À sa manière, ce contradictoire commentaire sanitaire, altruiste et robotique énonce de la façon la plus claire, vocalisée au carré, que la voix ne ment pas, ne trompe pas (on perçoit la fatigue ou la joie d’un proche au téléphone, disons), que les images sans la bande-son, même de saison, d’occasion, s’échinent en vain à produire un début d’érection, de surcroît dans le cadre d’une situation et de silhouettes aussi scolaires, ressassées, paresseuses et réduites à un cliché (désolé pour les deux dames). Avec la fonction described, le bureau, les tableaux, les bouquins anodins, la fenêtre au store tiré, les murs roses qu’un coup de pied, de poing ou de reins suffirait à démonter (on pense aux cloisons coulissantes de La Corde), tout concourt à créer un pur placebo de sexualité, de spectacle, de (navrant) « divertissement adulte ». Au cœur du simulacre audiovisuel (a contrario de « l’inquiétante étrangeté » sensuelle/sensorielle des soundscapes d’un David Lynch), au sein de la mécanique des automates et des automatismes, la tristesse (versus l’innée mélancolie des films du Canadien) advient, unique réalité à contempler par la vue et/ou l’ouïe.
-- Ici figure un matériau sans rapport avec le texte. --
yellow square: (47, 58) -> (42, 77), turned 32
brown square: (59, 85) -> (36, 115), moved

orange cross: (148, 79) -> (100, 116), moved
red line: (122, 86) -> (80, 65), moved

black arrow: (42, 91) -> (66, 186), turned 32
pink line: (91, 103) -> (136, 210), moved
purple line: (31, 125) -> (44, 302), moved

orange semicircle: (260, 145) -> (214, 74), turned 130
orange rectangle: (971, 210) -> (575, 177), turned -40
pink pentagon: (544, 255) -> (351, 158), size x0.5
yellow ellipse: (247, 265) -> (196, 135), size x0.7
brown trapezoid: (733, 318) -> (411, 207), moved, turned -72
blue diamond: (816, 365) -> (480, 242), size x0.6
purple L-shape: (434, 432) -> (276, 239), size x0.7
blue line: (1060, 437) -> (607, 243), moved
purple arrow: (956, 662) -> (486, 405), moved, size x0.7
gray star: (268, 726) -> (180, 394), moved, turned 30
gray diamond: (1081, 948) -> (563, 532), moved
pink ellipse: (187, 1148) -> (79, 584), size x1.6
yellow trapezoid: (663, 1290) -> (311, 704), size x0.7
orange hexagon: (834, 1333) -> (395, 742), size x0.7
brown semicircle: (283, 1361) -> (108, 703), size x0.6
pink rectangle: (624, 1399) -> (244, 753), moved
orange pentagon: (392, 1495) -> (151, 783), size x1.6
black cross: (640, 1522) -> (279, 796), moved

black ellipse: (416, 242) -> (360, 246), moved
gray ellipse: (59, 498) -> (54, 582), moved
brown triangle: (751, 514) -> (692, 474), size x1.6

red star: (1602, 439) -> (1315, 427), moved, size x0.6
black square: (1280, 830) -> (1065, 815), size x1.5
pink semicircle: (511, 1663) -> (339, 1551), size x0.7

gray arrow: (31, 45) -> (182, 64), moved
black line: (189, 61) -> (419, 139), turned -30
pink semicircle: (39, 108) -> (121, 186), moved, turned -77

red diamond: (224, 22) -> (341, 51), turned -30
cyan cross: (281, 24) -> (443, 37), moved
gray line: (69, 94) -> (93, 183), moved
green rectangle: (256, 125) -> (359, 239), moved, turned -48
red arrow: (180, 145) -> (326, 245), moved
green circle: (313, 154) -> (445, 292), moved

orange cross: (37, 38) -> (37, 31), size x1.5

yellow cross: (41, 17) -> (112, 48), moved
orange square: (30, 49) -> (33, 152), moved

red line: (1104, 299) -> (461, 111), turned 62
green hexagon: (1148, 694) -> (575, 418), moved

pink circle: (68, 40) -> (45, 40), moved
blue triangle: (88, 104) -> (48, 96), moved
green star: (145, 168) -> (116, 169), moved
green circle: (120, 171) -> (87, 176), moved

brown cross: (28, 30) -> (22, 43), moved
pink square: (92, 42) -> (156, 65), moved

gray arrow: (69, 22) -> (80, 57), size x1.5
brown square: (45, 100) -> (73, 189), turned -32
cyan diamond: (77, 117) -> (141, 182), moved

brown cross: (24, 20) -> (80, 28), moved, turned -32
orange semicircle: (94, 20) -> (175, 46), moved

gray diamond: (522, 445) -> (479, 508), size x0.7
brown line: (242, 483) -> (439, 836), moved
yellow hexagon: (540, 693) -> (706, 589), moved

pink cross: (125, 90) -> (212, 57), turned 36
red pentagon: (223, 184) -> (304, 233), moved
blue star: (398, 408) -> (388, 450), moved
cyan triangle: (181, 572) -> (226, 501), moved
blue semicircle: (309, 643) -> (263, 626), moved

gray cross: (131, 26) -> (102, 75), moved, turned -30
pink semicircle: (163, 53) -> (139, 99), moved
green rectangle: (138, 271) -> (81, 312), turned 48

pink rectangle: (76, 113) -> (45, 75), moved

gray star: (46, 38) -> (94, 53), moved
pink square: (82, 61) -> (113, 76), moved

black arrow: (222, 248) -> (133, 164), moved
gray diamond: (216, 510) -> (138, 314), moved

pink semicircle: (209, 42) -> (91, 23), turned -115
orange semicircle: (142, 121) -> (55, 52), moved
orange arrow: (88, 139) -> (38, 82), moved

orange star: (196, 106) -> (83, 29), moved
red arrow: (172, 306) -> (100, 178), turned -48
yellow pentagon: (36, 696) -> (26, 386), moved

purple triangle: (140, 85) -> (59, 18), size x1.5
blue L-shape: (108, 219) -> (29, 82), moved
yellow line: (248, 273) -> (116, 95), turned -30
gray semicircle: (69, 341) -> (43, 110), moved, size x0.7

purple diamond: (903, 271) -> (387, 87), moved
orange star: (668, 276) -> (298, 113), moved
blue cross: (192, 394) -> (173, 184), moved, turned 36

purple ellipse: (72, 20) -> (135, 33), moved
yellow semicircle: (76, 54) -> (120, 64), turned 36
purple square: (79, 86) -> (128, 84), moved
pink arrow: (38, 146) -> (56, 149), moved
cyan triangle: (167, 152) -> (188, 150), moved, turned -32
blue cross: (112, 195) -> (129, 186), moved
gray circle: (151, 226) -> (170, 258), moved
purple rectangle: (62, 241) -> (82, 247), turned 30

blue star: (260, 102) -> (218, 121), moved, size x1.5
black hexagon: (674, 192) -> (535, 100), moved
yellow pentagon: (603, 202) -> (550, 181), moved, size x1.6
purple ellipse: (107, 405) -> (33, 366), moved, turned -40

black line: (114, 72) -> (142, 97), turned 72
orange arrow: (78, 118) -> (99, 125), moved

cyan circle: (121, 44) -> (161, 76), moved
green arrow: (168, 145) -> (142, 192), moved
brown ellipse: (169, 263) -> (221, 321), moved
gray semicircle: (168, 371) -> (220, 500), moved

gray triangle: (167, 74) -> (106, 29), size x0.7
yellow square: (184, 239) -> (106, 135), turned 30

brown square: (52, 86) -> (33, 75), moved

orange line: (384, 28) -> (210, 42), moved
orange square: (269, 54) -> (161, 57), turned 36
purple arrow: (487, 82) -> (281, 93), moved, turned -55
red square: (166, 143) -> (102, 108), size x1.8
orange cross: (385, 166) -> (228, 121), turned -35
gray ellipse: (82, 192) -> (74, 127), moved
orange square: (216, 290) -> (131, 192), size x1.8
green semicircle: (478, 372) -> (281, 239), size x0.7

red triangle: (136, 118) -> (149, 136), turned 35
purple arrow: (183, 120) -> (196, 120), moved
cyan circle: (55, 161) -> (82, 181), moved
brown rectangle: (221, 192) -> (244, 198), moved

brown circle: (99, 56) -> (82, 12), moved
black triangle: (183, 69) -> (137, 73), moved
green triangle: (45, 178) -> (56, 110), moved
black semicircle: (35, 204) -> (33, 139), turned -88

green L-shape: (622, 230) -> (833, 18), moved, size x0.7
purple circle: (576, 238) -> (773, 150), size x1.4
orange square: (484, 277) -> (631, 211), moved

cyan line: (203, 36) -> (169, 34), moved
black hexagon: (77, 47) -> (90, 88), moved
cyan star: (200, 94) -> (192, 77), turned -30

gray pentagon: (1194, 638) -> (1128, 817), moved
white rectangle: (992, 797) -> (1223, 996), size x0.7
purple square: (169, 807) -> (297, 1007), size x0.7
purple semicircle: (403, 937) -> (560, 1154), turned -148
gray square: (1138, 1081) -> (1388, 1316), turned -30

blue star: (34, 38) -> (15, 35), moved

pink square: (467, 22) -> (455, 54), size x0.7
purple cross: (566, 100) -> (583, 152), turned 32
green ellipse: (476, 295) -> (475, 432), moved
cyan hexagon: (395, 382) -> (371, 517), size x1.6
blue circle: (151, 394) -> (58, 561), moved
Ce X-ci, arbitrairement (et commercialement) dépourvu du « temps réel » de sa durée originelle (une vingtaine de minutes en moyenne, temporalité impartie de la vignette, de la jouissance indirecte), peut bien nous inciter à prick (double sens, of course) up our ears, il échoue en stéréo (Cronenberg, encore et encore) à nous exciter, il nous met face à une césure-imposture brechtienne dont seul le silence, in fine (ou alors « les soupirs de la sainte et les cris de la fée » poussés dans la « vraie vie », au lit ou ailleurs, par nos cassandres – maudits mots – et circés – les hommes, tous des pourceaux, mon salaud – nervaliennes), parvient à nous prémunir, à nous guérir, à nous donner vraiment envie de jouir. Oui, oui, baby à l’invisible pussy, hurle en sourdine, parle (tout) bas ou bien tais-toi, mon inhumaine chérie.